L’incipit di The Pirate’s Gospel riporta indietro con la memoria alle prime CocoRosie (anche vocalmente) e al Devendra più nude-folk, essendo l’humus di cui si nutre la californiana (ma trapiantata a Portland) Alela Diane il medesimo. Poi ci si inoltra nel suo scarno folk blues acustico, fatto di melodie cantate con trasporto, di strofe spesso ripetute a mo’ di mantra con voce doppiata, e non si può fare a meno di accostarla, anche come attitudine, all’intensità di una come Larkin Grimm.

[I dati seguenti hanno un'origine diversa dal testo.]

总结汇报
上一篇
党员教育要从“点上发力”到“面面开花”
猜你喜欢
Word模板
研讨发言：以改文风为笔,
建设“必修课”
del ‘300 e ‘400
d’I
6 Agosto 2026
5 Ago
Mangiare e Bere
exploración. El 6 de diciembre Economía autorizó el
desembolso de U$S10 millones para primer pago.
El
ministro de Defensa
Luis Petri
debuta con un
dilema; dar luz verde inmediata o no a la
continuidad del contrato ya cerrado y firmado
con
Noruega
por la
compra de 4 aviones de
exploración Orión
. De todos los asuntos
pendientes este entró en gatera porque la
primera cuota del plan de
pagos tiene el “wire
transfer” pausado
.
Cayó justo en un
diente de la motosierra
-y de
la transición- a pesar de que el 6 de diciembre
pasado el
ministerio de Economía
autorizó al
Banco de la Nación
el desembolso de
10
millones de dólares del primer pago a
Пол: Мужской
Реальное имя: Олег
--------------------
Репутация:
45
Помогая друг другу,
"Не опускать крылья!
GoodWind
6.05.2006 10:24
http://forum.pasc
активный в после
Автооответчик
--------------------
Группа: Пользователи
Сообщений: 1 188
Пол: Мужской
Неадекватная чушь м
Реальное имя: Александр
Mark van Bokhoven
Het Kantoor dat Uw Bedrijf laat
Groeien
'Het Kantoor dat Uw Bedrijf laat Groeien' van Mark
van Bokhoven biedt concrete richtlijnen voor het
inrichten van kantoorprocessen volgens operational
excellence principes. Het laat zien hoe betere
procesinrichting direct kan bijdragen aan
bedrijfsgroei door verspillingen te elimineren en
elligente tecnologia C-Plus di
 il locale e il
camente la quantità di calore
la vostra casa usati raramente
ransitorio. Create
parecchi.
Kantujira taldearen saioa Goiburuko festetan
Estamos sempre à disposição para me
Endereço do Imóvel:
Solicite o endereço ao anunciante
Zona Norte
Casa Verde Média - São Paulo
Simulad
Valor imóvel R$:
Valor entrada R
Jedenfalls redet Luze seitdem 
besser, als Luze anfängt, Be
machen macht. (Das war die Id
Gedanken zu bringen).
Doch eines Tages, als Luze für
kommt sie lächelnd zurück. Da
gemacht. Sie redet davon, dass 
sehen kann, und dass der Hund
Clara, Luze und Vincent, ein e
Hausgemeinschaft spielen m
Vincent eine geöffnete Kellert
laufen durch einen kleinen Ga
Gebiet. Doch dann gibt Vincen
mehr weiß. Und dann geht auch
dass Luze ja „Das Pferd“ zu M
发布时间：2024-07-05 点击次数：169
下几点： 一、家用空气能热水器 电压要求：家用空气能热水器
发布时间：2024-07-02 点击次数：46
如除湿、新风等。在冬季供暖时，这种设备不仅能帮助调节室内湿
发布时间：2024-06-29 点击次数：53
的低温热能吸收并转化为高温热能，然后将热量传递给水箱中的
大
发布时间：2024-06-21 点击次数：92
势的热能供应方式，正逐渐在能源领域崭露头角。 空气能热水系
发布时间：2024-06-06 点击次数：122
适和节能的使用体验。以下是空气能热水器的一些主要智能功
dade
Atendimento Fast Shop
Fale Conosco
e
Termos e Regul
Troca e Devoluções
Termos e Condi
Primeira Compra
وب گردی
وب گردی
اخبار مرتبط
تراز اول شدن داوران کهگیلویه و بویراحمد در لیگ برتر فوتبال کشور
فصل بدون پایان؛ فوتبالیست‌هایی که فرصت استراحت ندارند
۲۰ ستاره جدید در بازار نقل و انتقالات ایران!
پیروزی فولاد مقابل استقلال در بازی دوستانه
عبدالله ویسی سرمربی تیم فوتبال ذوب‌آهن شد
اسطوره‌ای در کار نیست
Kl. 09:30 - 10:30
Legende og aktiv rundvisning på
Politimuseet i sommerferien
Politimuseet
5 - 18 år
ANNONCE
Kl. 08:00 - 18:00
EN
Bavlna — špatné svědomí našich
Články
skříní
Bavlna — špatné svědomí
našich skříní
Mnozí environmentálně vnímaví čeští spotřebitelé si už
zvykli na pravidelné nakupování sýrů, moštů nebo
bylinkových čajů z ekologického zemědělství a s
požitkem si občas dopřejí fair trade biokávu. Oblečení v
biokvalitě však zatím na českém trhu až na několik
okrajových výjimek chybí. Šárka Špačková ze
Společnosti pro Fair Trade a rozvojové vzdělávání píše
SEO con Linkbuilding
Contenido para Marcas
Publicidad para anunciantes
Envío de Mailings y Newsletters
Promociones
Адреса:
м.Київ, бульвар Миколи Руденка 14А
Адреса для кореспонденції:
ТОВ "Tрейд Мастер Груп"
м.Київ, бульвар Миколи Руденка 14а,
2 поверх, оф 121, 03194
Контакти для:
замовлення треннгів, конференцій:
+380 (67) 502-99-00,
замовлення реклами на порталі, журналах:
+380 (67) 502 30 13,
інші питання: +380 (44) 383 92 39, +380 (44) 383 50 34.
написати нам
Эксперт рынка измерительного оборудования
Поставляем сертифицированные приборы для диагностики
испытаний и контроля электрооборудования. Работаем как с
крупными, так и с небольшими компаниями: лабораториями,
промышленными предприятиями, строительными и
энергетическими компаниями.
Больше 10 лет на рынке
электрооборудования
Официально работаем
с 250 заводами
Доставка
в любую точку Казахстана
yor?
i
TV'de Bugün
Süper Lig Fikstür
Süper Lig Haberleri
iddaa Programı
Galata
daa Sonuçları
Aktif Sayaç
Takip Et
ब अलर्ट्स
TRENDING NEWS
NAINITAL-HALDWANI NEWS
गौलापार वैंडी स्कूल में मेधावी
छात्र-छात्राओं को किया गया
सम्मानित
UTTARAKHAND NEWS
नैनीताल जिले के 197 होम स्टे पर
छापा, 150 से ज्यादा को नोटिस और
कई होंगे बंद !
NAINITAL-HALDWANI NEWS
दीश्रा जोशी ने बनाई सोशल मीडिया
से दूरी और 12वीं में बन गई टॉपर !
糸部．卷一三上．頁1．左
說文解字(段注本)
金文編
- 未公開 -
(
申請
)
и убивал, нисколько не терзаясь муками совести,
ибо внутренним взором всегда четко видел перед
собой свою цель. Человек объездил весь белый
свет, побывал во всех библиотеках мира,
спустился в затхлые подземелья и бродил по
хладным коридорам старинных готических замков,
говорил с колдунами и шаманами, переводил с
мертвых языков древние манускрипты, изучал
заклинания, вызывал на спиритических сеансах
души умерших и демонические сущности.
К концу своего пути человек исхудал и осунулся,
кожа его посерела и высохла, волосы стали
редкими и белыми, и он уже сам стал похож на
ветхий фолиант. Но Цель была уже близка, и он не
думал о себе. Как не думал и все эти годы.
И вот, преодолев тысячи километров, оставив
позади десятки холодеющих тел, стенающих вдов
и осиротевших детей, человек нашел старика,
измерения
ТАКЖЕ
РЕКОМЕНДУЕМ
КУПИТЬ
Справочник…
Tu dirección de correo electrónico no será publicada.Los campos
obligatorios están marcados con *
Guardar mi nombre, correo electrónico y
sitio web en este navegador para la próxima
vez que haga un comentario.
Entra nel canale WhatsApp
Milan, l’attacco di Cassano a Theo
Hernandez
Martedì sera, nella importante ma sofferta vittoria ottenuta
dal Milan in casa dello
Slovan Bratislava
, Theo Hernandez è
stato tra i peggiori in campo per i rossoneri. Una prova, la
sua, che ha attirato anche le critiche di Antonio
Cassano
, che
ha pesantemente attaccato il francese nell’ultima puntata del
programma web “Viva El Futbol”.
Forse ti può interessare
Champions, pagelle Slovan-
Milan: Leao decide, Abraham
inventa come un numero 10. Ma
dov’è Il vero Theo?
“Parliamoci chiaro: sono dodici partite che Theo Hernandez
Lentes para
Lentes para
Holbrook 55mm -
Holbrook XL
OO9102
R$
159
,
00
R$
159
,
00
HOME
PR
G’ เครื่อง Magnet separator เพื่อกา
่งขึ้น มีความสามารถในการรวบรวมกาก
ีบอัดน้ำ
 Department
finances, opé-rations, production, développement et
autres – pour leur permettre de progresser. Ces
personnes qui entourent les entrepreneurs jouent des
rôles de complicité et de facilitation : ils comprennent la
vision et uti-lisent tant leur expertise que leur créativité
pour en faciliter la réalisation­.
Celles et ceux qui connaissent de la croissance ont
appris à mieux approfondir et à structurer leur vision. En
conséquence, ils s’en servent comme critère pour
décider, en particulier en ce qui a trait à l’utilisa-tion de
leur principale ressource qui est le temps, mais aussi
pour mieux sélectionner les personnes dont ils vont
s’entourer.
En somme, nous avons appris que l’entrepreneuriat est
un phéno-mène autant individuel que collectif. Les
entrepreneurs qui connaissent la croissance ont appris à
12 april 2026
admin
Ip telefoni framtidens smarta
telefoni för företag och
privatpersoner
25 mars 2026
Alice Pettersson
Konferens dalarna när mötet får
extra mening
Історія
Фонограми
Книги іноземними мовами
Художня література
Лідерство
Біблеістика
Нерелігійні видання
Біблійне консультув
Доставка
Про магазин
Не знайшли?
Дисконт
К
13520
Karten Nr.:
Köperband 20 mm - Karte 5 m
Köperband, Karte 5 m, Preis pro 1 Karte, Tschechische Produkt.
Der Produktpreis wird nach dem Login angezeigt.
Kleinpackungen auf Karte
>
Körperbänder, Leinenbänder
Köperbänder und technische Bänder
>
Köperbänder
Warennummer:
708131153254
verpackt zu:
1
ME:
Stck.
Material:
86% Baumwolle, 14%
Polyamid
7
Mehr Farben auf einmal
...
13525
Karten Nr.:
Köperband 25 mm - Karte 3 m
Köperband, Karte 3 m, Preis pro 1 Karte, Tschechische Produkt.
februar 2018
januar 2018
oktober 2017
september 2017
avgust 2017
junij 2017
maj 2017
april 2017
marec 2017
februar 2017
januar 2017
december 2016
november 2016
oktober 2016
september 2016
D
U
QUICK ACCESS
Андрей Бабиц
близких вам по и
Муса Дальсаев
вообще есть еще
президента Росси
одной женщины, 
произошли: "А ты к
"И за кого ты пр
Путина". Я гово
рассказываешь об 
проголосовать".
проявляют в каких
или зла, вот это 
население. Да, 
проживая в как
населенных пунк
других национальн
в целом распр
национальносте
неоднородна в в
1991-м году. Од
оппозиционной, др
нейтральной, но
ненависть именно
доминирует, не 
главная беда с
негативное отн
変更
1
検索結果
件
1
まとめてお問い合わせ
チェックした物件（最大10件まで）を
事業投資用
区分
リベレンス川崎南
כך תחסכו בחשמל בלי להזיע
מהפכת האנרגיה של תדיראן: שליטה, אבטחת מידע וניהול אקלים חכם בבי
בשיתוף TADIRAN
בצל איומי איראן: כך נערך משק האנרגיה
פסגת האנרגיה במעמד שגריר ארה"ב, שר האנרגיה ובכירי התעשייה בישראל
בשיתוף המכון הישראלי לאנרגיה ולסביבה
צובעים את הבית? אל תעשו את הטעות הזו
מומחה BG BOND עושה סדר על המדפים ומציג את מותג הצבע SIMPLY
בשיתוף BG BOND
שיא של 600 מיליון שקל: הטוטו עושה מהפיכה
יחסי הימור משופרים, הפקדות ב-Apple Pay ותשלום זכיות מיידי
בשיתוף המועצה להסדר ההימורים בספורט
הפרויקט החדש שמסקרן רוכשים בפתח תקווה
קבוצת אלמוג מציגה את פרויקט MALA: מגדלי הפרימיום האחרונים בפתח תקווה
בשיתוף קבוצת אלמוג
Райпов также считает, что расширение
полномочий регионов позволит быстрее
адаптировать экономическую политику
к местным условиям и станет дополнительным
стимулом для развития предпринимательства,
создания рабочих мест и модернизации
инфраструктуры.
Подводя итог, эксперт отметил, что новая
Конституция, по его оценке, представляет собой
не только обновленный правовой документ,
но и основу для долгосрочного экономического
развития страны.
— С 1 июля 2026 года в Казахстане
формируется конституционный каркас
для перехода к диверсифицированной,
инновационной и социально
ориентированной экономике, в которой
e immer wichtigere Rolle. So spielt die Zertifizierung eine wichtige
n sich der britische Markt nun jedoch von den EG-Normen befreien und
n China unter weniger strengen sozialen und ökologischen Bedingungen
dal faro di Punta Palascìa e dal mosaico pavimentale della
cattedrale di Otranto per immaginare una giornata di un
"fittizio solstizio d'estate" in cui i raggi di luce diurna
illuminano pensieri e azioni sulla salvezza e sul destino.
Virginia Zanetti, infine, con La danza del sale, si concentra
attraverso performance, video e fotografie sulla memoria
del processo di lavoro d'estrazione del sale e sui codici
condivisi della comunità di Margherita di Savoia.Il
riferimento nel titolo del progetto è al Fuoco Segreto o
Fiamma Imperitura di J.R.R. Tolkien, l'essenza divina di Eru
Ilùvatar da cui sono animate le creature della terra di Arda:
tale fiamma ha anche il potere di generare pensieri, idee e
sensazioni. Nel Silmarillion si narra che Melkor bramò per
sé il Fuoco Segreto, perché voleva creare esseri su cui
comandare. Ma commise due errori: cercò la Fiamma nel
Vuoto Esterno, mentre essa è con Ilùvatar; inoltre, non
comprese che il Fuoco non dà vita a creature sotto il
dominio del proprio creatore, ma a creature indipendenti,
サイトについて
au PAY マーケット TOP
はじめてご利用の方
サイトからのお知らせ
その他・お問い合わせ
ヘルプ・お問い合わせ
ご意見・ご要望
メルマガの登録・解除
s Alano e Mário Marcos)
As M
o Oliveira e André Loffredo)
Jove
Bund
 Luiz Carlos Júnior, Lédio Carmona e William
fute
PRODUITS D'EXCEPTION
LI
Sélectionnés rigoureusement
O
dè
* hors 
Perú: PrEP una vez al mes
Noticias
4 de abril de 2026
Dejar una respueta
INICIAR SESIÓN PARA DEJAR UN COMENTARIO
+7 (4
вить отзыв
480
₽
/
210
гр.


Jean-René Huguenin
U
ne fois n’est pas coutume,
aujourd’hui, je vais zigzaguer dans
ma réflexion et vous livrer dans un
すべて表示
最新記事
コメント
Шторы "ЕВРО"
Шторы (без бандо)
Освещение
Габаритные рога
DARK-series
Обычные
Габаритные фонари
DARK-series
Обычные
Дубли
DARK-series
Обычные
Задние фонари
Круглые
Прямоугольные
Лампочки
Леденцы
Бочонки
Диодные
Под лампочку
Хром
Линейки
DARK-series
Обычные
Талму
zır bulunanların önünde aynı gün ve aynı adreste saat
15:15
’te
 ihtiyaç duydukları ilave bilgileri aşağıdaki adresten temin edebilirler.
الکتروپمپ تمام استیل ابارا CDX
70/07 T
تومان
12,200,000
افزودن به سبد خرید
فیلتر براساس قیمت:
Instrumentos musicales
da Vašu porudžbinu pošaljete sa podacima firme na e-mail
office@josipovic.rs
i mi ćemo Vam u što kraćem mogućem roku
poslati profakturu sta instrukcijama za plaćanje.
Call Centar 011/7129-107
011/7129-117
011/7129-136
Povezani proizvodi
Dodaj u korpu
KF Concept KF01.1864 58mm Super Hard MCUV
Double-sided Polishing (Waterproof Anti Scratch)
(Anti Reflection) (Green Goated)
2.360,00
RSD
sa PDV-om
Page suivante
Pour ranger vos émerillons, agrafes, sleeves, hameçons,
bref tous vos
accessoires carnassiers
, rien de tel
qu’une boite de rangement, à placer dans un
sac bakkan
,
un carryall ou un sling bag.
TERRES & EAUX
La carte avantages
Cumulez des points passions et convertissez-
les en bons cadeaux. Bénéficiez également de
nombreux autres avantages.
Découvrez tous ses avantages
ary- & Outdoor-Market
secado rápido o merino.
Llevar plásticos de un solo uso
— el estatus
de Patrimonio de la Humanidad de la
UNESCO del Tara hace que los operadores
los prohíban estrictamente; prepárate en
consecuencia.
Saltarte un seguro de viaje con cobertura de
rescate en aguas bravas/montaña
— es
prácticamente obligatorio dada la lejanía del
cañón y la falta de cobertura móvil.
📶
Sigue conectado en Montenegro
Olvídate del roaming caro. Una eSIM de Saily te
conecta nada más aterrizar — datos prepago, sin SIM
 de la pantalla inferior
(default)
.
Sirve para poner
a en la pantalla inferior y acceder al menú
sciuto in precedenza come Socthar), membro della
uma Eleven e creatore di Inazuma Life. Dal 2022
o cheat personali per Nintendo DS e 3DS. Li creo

E scoprire che vanta già collaborazioni con la leggenda Michael Hurley.

Strumentazione essenziale (chitarre, percussioni, banjo, mandolino, piano), per un album  – il secondo – già autoprodotto tre anni fa e poi rimaneggiato e uscito prima l’anno scorso e ora in Europa; canzoni scarne arricchite da buone melodie, essenzialmente timeless, che trattano senza fronzoli di perdite e nomadismo, non senza un’oscura inquietudine che affiora in alcuni momenti. La schiera delle simil-Newsom s’infittisce sempre più, ma scorgiamo personalità in questa ragazza. In attesa di un album nuovo previsto per l’inizio del prossimo anno.